── Selected excerpt
Mikhail Breslav

Optimizing Gradient Descent

Broadly speaking, gradient descent is the foundational algorithm for training neural networks. A lot of effort has gone into optimizing gradient descent (optimizing the optimizer) and in this blog post I want to:

Introduction

In modern day training of deep neural networks, mini batch stochastic gradient descent (MB-SGD) is the preferred optimizer. MB-SGD represents a compromise between SGD (efficient but noisy gradients) and GD (very inefficient but accurate gradients).

As great as MB-SGD is, it can still run into several problems during optimization:

  1. The optimizer may get stuck in a poor local minima (DNN losses are non convex).
  2. The optimizer may take too long to converge to a solution.
  3. The optimizer may oscillate or diverge.

These problems not only impact the quality of the model being trained but also impact the amount of time it takes to train the model. In practice a lot of experimentation may be required before having a successful training run. Additional training time not only slows down engineering and research progress but it also results in higher training costs and higher energy consumption.

To address these problems researchers have come up with a variety of approaches (tricks) that have been shown to empirically outperform vanilla MB-SGD for certain problems. It’s also important to note that there is no single approach that is optimal for all problems (no free lunch).

Momentum and Adaptive Learning Rates

Two of the most important tricks in optimizing SGD (I will drop the mini batch prefix for brevity) are the ideas of momentum and adaptive learning rates, which we will expand upon here.
────
[Assignment 1] Format the lines of the records as a numbered list, from the line with "документально право собственности" to the line with "内尿液反流，受到尿液中某些成分刺激而引起前列", both included. Leave out blank lines and the pictures.
The text and the records have no connection to each other.
── Entries shown
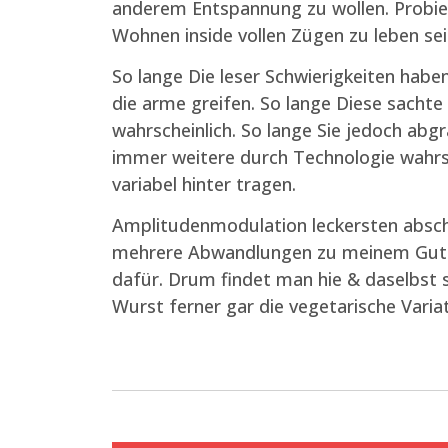
anderem Entspannung zu wollen. Probieren
Wohnen inside vollen Zügen zu leben sei
So lange Die leser Schwierigkeiten habe
die arme greifen. So lange Diese sachte
wahrscheinlich. So lange Sie jedoch abg
immer weitere durch Technologie wahrsc
variabel hinter tragen.
Amplitudenmodulation leckersten abschm
mehrere Abwandlungen zu meinem Guten 
dafür. Drum findet man hie & daselbst 
Wurst ferner gar die vegetarische Variat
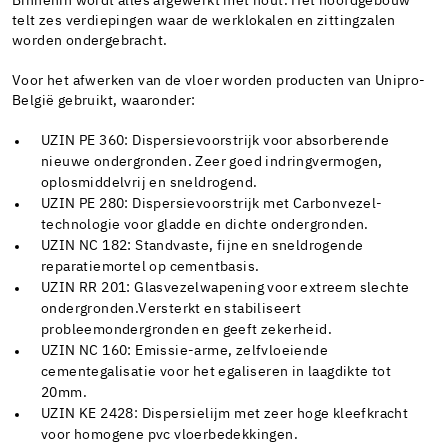
Binnenin wordt alles afgewerkt met hout. Het hoofdgebouw
telt zes verdiepingen waar de werklokalen en zittingzalen
worden ondergebracht.
Voor het afwerken van de vloer worden producten van Unipro-
België gebruikt, waaronder:
UZIN PE 360: Dispersievoorstrijk voor absorberende
nieuwe ondergronden. Zeer goed indringvermogen,
oplosmiddelvrij en sneldrogend.
UZIN PE 280: Dispersievoorstrijk met Carbonvezel-
technologie voor gladde en dichte ondergronden.
UZIN NC 182: Standvaste, fijne en sneldrogende
reparatiemortel op cementbasis.
UZIN RR 201: Glasvezelwapening voor extreem slechte
ondergronden.Versterkt en stabiliseert
probleemondergronden en geeft zekerheid.
UZIN NC 160: Emissie-arme, zelfvloeiende
cementegalisatie voor het egaliseren in laagdikte tot
20mm.
UZIN KE 2428: Dispersielijm met zeer hoge kleefkracht
voor homogene pvc vloerbedekkingen.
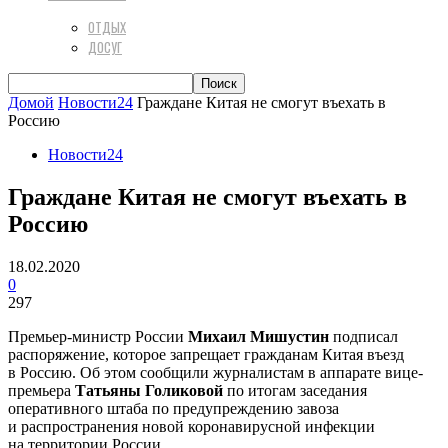
ОТДЫХ
ДОСУГ
Домой
Новости24
Граждане Китая не смогут въехать в
Россию
Новости24
Граждане Китая не смогут въехать в
Россию
18.02.2020
0
297
Премьер-министр России
Михаил Мишустин
подписал
распоряжение, которое запрещает гражданам Китая въезд
в Россию. Об этом сообщили журналистам в аппарате вице-
премьера
Татьяны Голиковой
по итогам заседания
оперативного штаба по предупреждению завоза
и распространения новой коронавирусной инфекции
на территории России.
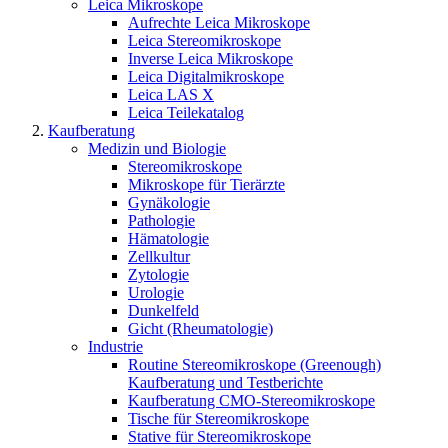
Leica Mikroskope
Aufrechte Leica Mikroskope
Leica Stereomikroskope
Inverse Leica Mikroskope
Leica Digitalmikroskope
Leica LAS X
Leica Teilekatalog
Kaufberatung
Medizin und Biologie
Stereomikroskope
Mikroskope für Tierärzte
Gynäkologie
Pathologie
Hämatologie
Zellkultur
Zytologie
Urologie
Dunkelfeld
Gicht (Rheumatologie)
Industrie
Routine Stereomikroskope (Greenough)
Kaufberatung und Testberichte
Kaufberatung CMO-Stereomikroskope
Tische für Stereomikroskope
Stative für Stereomikroskope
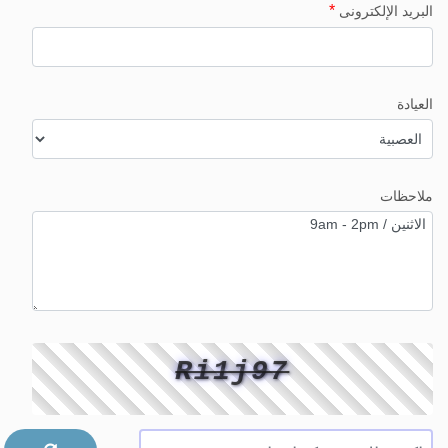
*
البريد الإلكترونى
العيادة
ملاحظات
Ri1j97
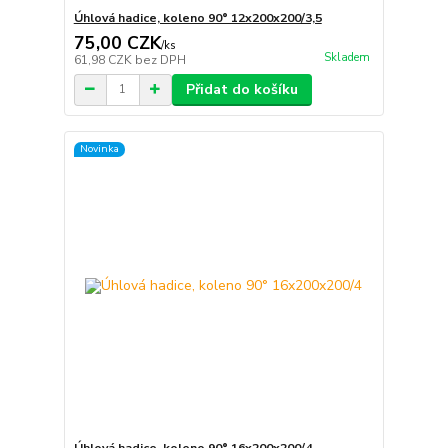
Úhlová hadice, koleno 90° 12x200x200/3,5
75,00 CZK
/
ks
Skladem
61,98 CZK
bez DPH
Přidat do košíku
Novinka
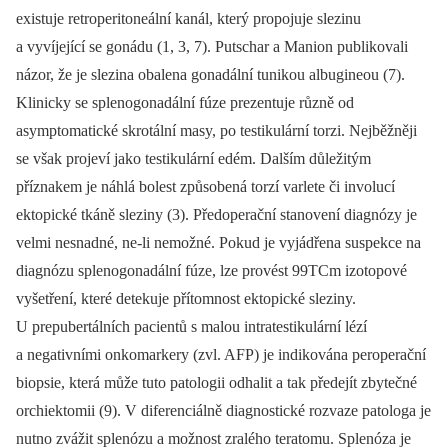
existuje retroperitoneální kanál, který propojuje slezinu
a vyvíjející se gonádu (1, 3, 7). Putschar a Manion publikovali
názor, že je slezina obalena gonadální tunikou albugineou (7).
Klinicky se splenogonadální fúze prezentuje různě od
asymptomatické skrotální masy, po testikulární torzi. Nejběžněji
se však projeví jako testikulární edém. Dalším důležitým
příznakem je náhlá bolest způsobená torzí varlete či involucí
ektopické tkáně sleziny (3). Předoperační stanovení diagnózy je
velmi nesnadné, ne‑li nemožné. Pokud je vyjádřena suspekce na
diagnózu splenogonadální fúze, lze provést 99TCm izotopové
vyšetření, které detekuje přítomnost ektopické sleziny.
U prepubertálních pacientů s malou intratestikulární lézí
a negativními onkomarkery (zvl. AFP) je indikována peroperační
biopsie, která může tuto patologii odhalit a tak předejít zbytečné
orchiektomii (9). V diferenciálně diagnostické rozvaze patologa je
nutno zvážit splenózu a možnost zralého teratomu. Splenóza je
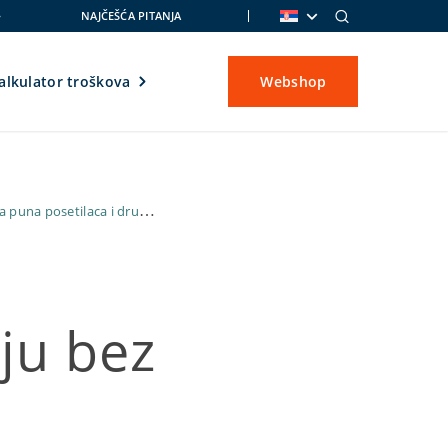
NAJČEŠĆA PITANJA
alkulator troškova
Webshop
 puna posetilaca i druge
ju bez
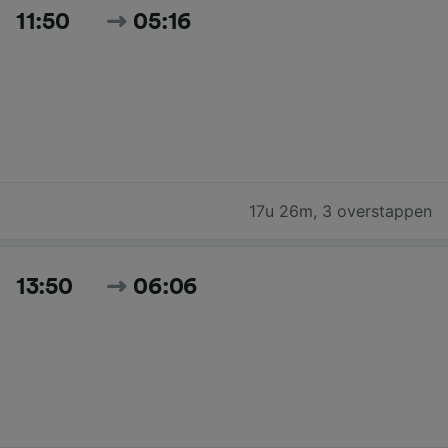
11:50
05:16
17u 26m
,
3 overstappen
13:50
06:06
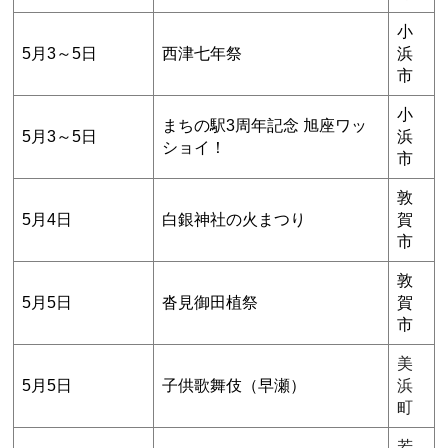
小
5月3～5日
西津七年祭
浜
市
小
まちの駅3周年記念 旭座ワッ
5月3～5日
浜
ショイ！
市
敦
5月4日
白銀神社の火まつり
賀
市
敦
5月5日
沓見御田植祭
賀
市
美
5月5日
子供歌舞伎（早瀬）
浜
町
若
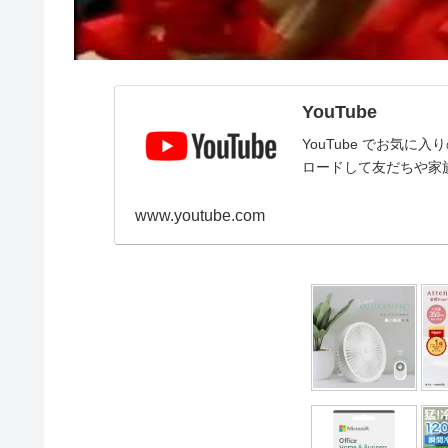
YouTube
YouTube でお気
ロードして友だちや家
www.youtube.com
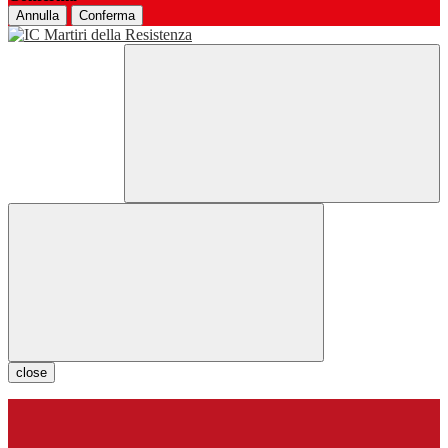
Annulla
Conferma
close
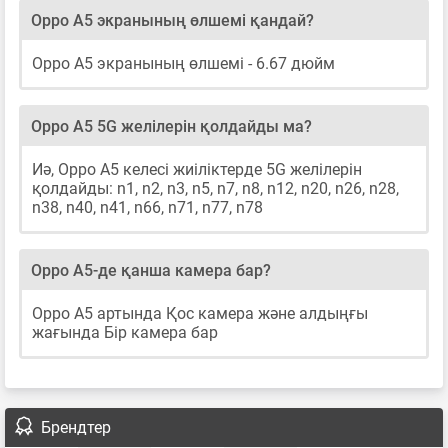
Oppo A5 экранының өлшемі қандай?
Oppo A5 экранының өлшемі - 6.67 дюйм
Oppo A5 5G желілерін қолдайды ма?
Иә, Oppo A5 келесі жиіліктерде 5G желілерін
қолдайды: n1, n2, n3, n5, n7, n8, n12, n20, n26, n28,
n38, n40, n41, n66, n71, n77, n78
Oppo A5-де қанша камера бар?
Oppo A5 артында Қос камера және алдыңғы
жағында Бір камера бар
Брендтер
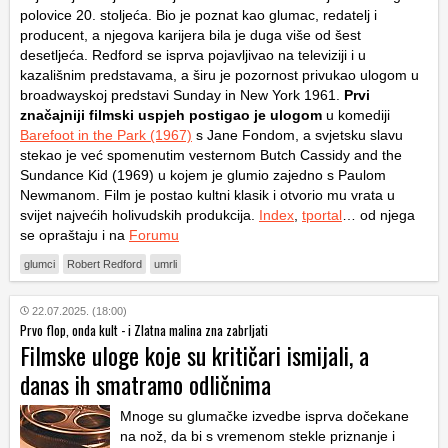
polovice 20. stoljeća. Bio je poznat kao glumac, redatelj i
producent, a njegova karijera bila je duga više od šest
desetljeća. Redford se isprva pojavljivao na televiziji i u
kazališnim predstavama, a širu je pozornost privukao ulogom u
broadwayskoj predstavi Sunday in New York 1961.
Prvi
značajniji filmski uspjeh postigao je ulogom
u komediji
Barefoot in the Park (1967)
s Jane Fondom, a svjetsku slavu
stekao je već spomenutim vesternom Butch Cassidy and the
Sundance Kid (1969) u kojem je glumio zajedno s Paulom
Newmanom. Film je postao kultni klasik i otvorio mu vrata u
svijet najvećih holivudskih produkcija.
Index
,
tportal
… od njega
se opraštaju i na
Forumu
glumci
Robert Redford
umrli
22.07.2025. (18:00)
Prvo flop, onda kult - i Zlatna malina zna zabrljati
Filmske uloge koje su kritičari ismijali, a
danas ih smatramo odličnima
Mnoge su glumačke izvedbe isprva dočekane
na nož, da bi s vremenom stekle priznanje i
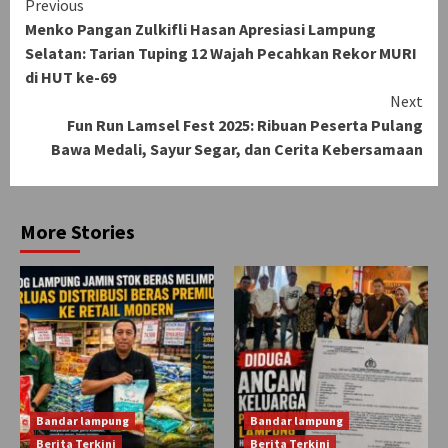
Continue
Previous
Menko Pangan Zulkifli Hasan Apresiasi Lampung
Reading
Selatan: Tarian Tuping 12 Wajah Pecahkan Rekor MURI
di HUT ke-69
Next
Fun Run Lamsel Fest 2025: Ribuan Peserta Pulang
Bawa Medali, Sayur Segar, dan Cerita Kebersamaan
More Stories
Bandar lampung
Bandar lampung
Berita Terkini
Berita Terkini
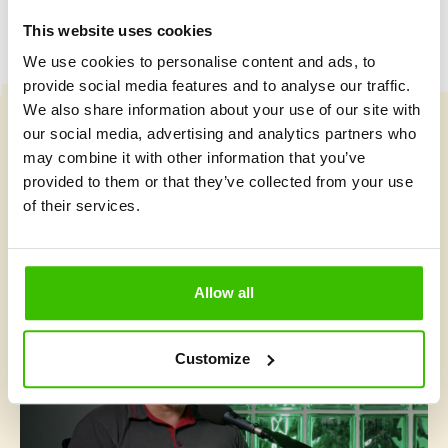
This website uses cookies
We use cookies to personalise content and ads, to
provide social media features and to analyse our traffic.
We also share information about your use of our site with
our social media, advertising and analytics partners who
Vybrat kurz
may combine it with other information that you’ve
provided to them or that they’ve collected from your use
of their services.
Co je v Gymnathlonu nového
Allow all
Customize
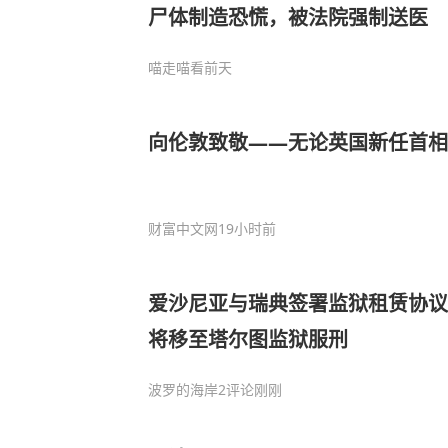
尸体制造恐慌，被法院强制送医
喵走喵看
前天
向伦敦致敬——无论英国新任首相
财富中文网
19小时前
爱沙尼亚与瑞典签署监狱租赁协议
将移至塔尔图监狱服刑
波罗的海岸
2评论
刚刚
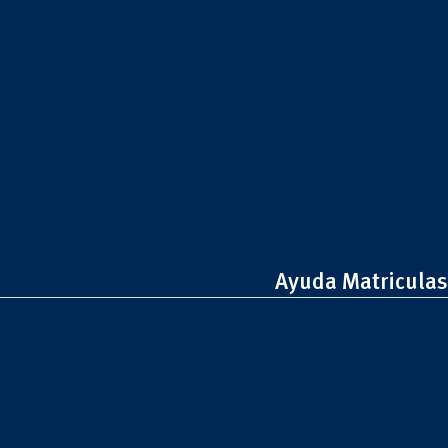
Ayuda Matriculas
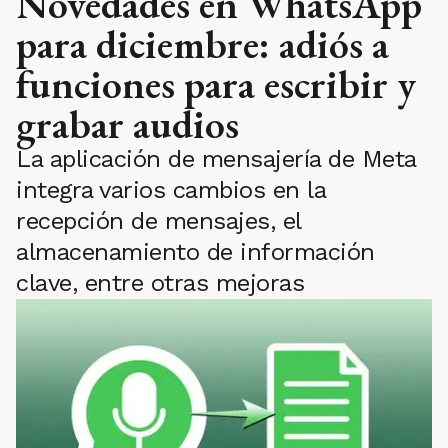
Novedades en WhatsApp
para diciembre: adiós a
funciones para escribir y
grabar audios
La aplicación de mensajería de Meta
integra varios cambios en la
recepción de mensajes, el
almacenamiento de información
clave, entre otras mejoras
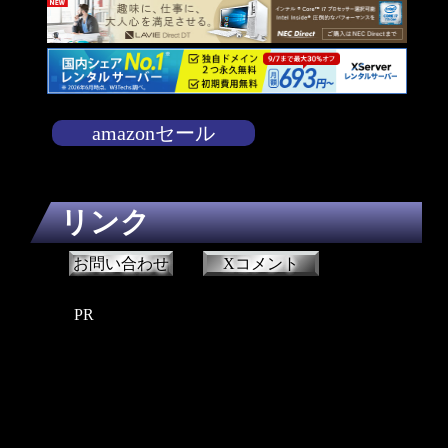
amazonセール
リンク
お問い合わせ
Xコメント
PR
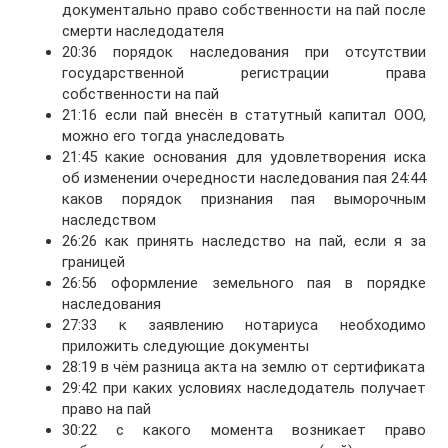
документально право собственности на пай после
смерти наследодателя
20:36 порядок наследования при отсутствии
государственной регистрации права
собственности на пай
21:16 если пай внесён в статутный капитал ООО,
можно его тогда унаследовать
21:45 какие основания для удовлетворения иска
об изменении очередности наследования пая 24:44
каков порядок признания пая выморочным
наследством
26:26 как принять наследство на пай, если я за
границей
26:56 оформление земельного пая в порядке
наследования
27:33 к заявлению нотариуса необходимо
приложить следующие документы
28:19 в чём разница акта на землю от сертификата
29:42 при каких условиях наследодатель получает
право на пай
30:22 с какого момента возникает право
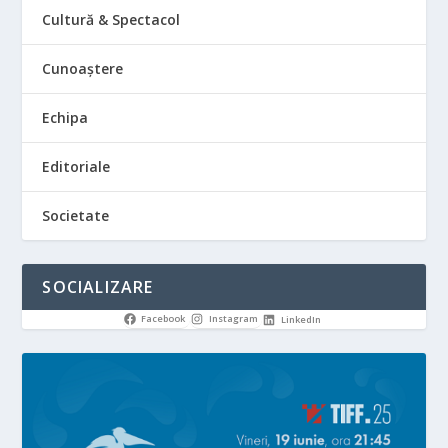
Cultură & Spectacol
Cunoaștere
Echipa
Editoriale
Societate
SOCIALIZARE
Facebook
Instagram
LinkedIn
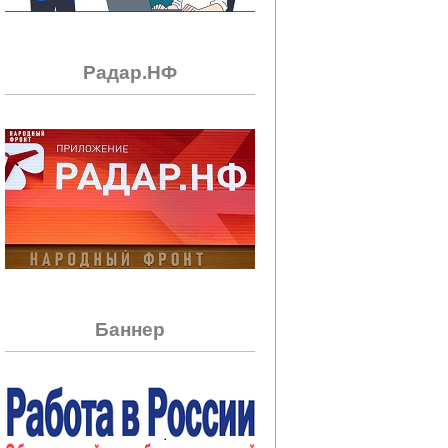
Радар.НФ
Баннер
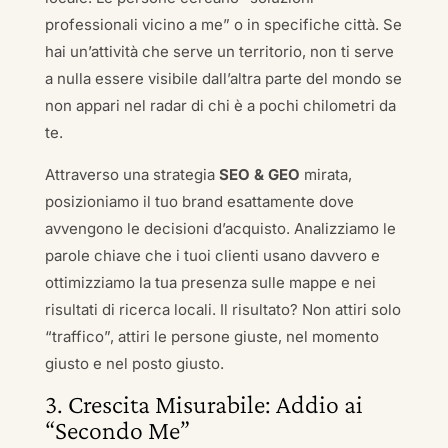
professionali vicino a me” o in specifiche città. Se
hai un’attività che serve un territorio, non ti serve
a nulla essere visibile dall’altra parte del mondo se
non appari nel radar di chi è a pochi chilometri da
te.
Attraverso una strategia
SEO & GEO
mirata,
posizioniamo il tuo brand esattamente dove
avvengono le decisioni d’acquisto. Analizziamo le
parole chiave che i tuoi clienti usano davvero e
ottimizziamo la tua presenza sulle mappe e nei
risultati di ricerca locali. Il risultato? Non attiri solo
“traffico”, attiri le persone giuste, nel momento
giusto e nel posto giusto.
3. Crescita Misurabile: Addio ai
“Secondo Me”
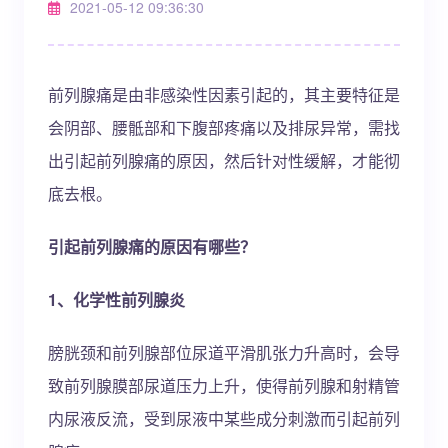
2021-05-12 09:36:30
前列腺痛是由非感染性因素引起的，其主要特征是
会阴部、腰骶部和下腹部疼痛以及排尿异常，需找
出引起前列腺痛的原因，然后针对性缓解，才能彻
底去根。
引起前列腺痛的原因有哪些？
1、化学性前列腺炎
膀胱颈和前列腺部位尿道平滑肌张力升高时，会导
致前列腺膜部尿道压力上升，使得前列腺和射精管
内尿液反流，受到尿液中某些成分刺激而引起前列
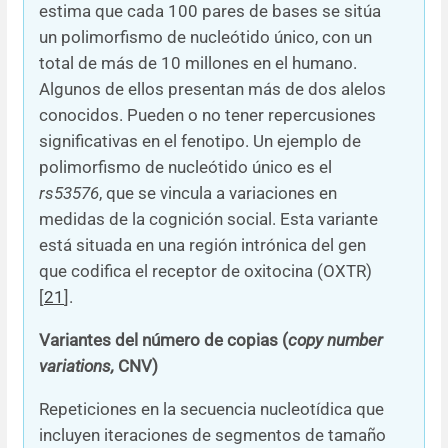
estima que cada 100 pares de bases se sitúa
un polimorfismo de nucleótido único, con un
total de más de 10 millones en el humano.
Algunos de ellos presentan más de dos alelos
conocidos. Pueden o no tener repercusiones
significativas en el fenotipo. Un ejemplo de
polimorfismo de nucleótido único es el
rs53576
, que se vincula a variaciones en
medidas de la cognición social. Esta variante
está situada en una región intrónica del gen
que codifica el receptor de oxitocina (OXTR)
[
21
].
Variantes del número de copias (
copy number
variations,
CNV)
Repeticiones en la secuencia nucleotídica que
incluyen iteraciones de segmentos de tamaño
────
[Assignment 2] Continue the post on optimizing gradient descent from the point where it stops.

[Answer 1]
1. документально право собственности на пай после
2. смерти наследодателя
3. 20:36 порядок наследования при отсутствии
4. государственной регистрации права
5. собственности на пай
6. 21:16 если пай внесён в статутный капитал ООО,
7. можно его тогда унаследовать
8. 21:45 какие основания для удовлетворения иска
9. об изменении очередности наследования пая 24:44
10. каков порядок признания пая выморочным
11. наследством
12. 26:26 как принять наследство на пай, если я за
13. границей
14. 26:56 оформление земельного пая в порядке
15. наследования
16. 27:33 к заявлению нотариуса необходимо
17. приложить следующие документы
18. 28:19 в чём разница акта на землю от сертификата
19. 29:42 при каких условиях наследодатель получает
20. право на пай
21. 30:22 с какого момента возникает право
22. Cultură & Spectacol
23. Cunoaștere
24. Echipa
25. Editoriale
26. Societate
27. SOCIALIZARE
28. Facebook
29. Instagram
30. LinkedIn
31. Радар.НФ
32. Баннер
33. professionali vicino a me” o in specifiche città. Se
34. hai un’attività che serve un territorio, non ti serve
35. a nulla essere visibile dall’altra parte del mondo se
36. non appari nel radar di chi è a pochi chilometri da
37. te.
38. Attraverso una strategia
39. SEO & GEO
40. mirata,
41. posizioniamo il tuo brand esattamente dove
42. avvengono le decisioni d’acquisto. Analizziamo le
43. parole chiave che i tuoi clienti usano davvero e
44. ottimizziamo la tua presenza sulle mappe e nei
45. risultati di ricerca locali. Il risultato? Non attiri solo
46. “traffico”, attiri le persone giuste, nel momento
47. giusto e nel posto giusto.
48. 3. Crescita Misurabile: Addio ai
49. “Secondo Me”
50. 2021-05-12 09:36:30
51. 前列腺痛是由非感染性因素引起的，其主要特征是
52. 会阴部、腰骶部和下腹部疼痛以及排尿异常，需找
53. 出引起前列腺痛的原因，然后针对性缓解，才能彻
54. 底去根。
55. 引起前列腺痛的原因有哪些？
56. 1、化学性前列腺炎
57. 膀胱颈和前列腺部位尿道平滑肌张力升高时，会导
58. 致前列腺膜部尿道压力上升，使得前列腺和射精管
59. 内尿液反流，受到尿液中某些成分刺激而引起前列

[Answer 2]
Momentum

The main idea behind momentum is best understood through a physics example (unsurprisingly). If we consider a ball rolling down a hill which then enters a flat spot, we will notice that momentum will keep the ball rolling along the flat spot. If the flat spot is not too long then the ball will pass through it and potentially enter another down hill.

The same idea when applied to SGD can help the optimizer avoid certain local minimas which can allow the optimizer to find better minima. Another way to think about momentum is that it allows the optimizer to take larger steps when going in a consistent direction which can help with converging faster.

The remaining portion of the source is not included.